== YOUR INSTRUCTIONS ==
Would you please write out each entry that follows, exactly as written?
=====
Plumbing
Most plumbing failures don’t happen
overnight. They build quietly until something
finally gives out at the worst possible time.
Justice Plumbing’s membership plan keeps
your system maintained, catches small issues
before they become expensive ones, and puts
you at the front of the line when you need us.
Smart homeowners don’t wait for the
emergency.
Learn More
=====
== TASK ANSWER ==
Plumbing
Most plumbing failures don’t happen
overnight. They build quietly until something
finally gives out at the worst possible time.
Justice Plumbing’s membership plan keeps
your system maintained, catches small issues
before they become expensive ones, and puts
you at the front of the line when you need us.
Smart homeowners don’t wait for the
emergency.
Learn More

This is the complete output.